Other Planes of There
02. Sound Spectra / Spec Sket 07:35
03. Sketch 04:54
04. Pleasure 03:12
05. Spiral Galaxy 10:04
Sun Ra: piano
Walter Miller: trumpet
Ali Hassan: trombone
Teddy Nance: trombone
Bernard Pettaway: bass trombone
Marshall Allen: alto sax, oboe, percussion
Danny Davis: alto sax, flute
John Gilmore: tenor sax
Pat Patrick: baritone sax
Robert Cummings: bass clarinet
Ronnie Boykins: bass
Roger Blank: drums
Lex Humphries: drums
Recorded at the Choreographer's Workshop, New York, 1964
Other Planes of There (recorded 1964, released 1966) could be mistaken for an artifact of the "free jazz" movement that was gaining a foothold in New York during the early 1960s. Artists like Cecil Taylor, Albert Ayler, and Ornette Coleman were advancing the frontiers of jazz in a way that excited many, while alienating an equal number. Audiences were often perplexed—sometimes infuriated—at the brutality, lack of traditional structure, and unpredictability of the new music. Pioneering bebop drummer Max Roach, after witnessing a performance by Coleman at the Five Spot jazz roost, followed the saxophonist off-stage and punched him in the mouth. Trumpeter Roy Eldridge thought Coleman was "jiving, putting everybody on." Yet in retrospect there's no denying the new music's historic impact on jazz evolution.
Sun Ra shared stages, dressing rooms, and newsprint with these contemporaries. His music often sparked similar reactions—positive and negative. Yet despite stylistic similarities between Sun Ra and the above mavericks—composing and performing works which were irregular, asymmetrical, and seemed to lack a center—Sunny rejected the "free" label. "I don't play free music, because there is no freedom in the universe," he told an interviewer in 1970. "If you were to be free you could just play no matter what and it doesn't come back to you. But you see, it always does come back to you. That's why I warn my musicians: be careful what you play … every note, every beat, be aware that it comes back to you. And if you play something you yourself don't understand, then that's bad for you and for the people too."

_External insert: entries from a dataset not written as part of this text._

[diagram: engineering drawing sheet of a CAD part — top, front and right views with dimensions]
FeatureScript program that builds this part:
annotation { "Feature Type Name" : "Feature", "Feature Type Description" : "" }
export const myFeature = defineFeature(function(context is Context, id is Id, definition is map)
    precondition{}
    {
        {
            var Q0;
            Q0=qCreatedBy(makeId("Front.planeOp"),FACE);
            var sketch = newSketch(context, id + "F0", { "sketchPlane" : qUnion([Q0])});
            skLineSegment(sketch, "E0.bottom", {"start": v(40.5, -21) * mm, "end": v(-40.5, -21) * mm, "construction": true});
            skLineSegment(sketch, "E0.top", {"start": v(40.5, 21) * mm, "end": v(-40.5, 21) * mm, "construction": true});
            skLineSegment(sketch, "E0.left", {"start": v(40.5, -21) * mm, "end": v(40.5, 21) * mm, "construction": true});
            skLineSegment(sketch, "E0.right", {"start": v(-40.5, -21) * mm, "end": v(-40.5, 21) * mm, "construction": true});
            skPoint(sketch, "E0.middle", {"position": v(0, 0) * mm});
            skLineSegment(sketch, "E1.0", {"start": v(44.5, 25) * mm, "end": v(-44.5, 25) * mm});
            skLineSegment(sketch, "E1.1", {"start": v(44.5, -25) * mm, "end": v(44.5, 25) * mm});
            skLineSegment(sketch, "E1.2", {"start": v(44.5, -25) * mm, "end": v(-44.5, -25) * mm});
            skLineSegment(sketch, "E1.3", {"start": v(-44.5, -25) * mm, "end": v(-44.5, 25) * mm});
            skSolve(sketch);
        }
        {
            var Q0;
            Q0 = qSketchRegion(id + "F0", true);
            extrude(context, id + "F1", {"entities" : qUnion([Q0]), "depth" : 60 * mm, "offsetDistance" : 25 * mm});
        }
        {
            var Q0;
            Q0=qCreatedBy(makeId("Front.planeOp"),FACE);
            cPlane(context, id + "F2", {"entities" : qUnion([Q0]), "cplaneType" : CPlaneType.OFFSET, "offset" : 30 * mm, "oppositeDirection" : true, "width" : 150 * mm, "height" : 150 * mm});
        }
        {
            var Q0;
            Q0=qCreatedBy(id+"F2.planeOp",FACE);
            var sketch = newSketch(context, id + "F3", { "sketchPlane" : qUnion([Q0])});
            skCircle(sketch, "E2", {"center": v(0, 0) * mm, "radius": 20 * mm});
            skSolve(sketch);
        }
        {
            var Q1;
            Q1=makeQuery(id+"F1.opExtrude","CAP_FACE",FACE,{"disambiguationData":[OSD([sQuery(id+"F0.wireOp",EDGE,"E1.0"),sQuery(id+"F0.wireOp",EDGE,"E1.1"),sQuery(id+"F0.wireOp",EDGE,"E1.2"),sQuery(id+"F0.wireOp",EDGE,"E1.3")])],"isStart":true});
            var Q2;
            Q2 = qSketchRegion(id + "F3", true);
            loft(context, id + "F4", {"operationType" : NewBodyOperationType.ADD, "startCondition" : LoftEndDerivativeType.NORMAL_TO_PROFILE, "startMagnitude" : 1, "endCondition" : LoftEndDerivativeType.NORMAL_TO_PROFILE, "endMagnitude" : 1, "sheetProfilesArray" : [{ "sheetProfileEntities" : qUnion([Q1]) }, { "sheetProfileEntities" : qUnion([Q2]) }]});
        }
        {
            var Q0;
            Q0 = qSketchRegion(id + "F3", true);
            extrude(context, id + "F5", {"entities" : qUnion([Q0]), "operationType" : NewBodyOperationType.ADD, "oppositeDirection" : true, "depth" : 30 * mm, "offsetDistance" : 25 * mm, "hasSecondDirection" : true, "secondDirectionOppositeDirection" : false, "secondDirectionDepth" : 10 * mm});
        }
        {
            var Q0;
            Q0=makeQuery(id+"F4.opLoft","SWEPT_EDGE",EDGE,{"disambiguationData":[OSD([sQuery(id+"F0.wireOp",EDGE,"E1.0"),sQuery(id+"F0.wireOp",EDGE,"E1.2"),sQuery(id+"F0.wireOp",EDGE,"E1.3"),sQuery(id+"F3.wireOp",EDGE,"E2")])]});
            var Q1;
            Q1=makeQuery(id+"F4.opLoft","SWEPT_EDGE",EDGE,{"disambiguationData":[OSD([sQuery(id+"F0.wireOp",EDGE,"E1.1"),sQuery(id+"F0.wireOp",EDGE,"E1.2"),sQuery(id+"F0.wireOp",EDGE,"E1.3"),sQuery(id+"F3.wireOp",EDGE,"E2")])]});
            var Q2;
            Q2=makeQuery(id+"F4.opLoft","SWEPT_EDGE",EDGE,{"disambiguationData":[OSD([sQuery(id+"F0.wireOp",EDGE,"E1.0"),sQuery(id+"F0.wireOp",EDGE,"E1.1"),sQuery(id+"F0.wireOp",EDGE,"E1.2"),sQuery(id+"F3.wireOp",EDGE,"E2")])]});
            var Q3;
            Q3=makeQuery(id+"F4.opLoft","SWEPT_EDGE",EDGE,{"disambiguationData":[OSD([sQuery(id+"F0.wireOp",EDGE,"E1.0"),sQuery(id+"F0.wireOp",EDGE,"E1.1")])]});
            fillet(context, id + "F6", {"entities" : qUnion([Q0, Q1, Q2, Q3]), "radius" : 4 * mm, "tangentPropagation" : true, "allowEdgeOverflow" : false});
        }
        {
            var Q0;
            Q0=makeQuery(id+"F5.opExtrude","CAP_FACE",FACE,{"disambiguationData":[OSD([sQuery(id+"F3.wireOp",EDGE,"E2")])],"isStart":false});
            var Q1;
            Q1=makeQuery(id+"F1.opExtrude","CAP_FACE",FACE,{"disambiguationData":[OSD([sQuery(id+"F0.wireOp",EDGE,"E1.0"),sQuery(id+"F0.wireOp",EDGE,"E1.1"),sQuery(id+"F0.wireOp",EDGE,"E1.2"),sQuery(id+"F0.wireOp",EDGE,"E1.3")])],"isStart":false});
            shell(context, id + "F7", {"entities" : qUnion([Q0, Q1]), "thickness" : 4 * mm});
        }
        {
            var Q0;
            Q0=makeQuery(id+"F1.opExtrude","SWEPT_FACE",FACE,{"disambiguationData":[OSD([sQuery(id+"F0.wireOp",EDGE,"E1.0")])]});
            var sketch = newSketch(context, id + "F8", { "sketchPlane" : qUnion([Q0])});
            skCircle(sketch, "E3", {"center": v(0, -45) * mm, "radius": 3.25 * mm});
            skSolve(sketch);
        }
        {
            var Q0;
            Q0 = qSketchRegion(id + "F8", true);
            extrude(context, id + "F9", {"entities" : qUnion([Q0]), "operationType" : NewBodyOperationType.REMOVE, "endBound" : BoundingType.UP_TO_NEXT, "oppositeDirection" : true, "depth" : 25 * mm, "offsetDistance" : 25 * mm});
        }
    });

Like many Sun Ra albums, Other Planes of There offers a musical portrait of where Sun Ra and his Arkestral entourage find themselves during a given period. Exposed to new ideas on a daily basis, challenged to excel by competitors on the downtown scene, Sun Ra might not have considered his music "free," but he benefited from a community which respected and encouraged musical free-thinking. This support allowed him to experiment and grow, to challenge his audience, and to risk rejection if listeners and critics didn't like (or couldn't understand) each progressive musical mutation.
Rehearsing and recording at the Choreographer's Workshop gave ample time to develop ideas without a nudgy A&R exec watching the clock or chiseling the budget. This self-controlled environment (and the usual ad hoc recording quality) marks Other Planes. The arrangements breathe, they evolve unhurriedly, and there's much open space. This is music by process. In contrast to the muscularity of free jazz, Sun Ra's leader-directed improvisations have an orchestrated feel, a pace that juxtaposes the pastoral with sporadic bursts of frenzy and much rhythmic variety. Sunny's love of percussion permeates these sessions. The works proceed with great deliberation, but they move. That's no accident. "No matter how far out my music may be," Sun Ra once explained, "you can always dance to it."
If you started your explorations of Sun Ra with Jazz in Silhouette or Bad and Beautiful, Other Planes of There might be a good follow-up before you dive into his more spaced-out (or outer-space) records, simply because despite the title, it's still more "here" than "there", and still largely free of the electronics that would soon become the Arkestra's trademark.
Track one (or side A) is very free jazz, but surprisingly sparse and much closer to Ornette Coleman than to Saturn; the rest of the material is four rather compact pieces that are exploratory without losing their earthly footing and clear-cut structures. Recorded by a large ensemble including three trombonists, two flutists, two drummers and the two well-seasoned saxophonists John Gilmore and Pat Patrick (both as always in excellent form), Other Planes is something like Ra's Symphony for Arkestra, an extremely accomplished suite that will challenge fans of free jazz without completely freaking out those still more accustomed to post bop. It comprises influences from America to the Orient and from Earth to Saturn; not an easy listen, but a hugely rewarding one.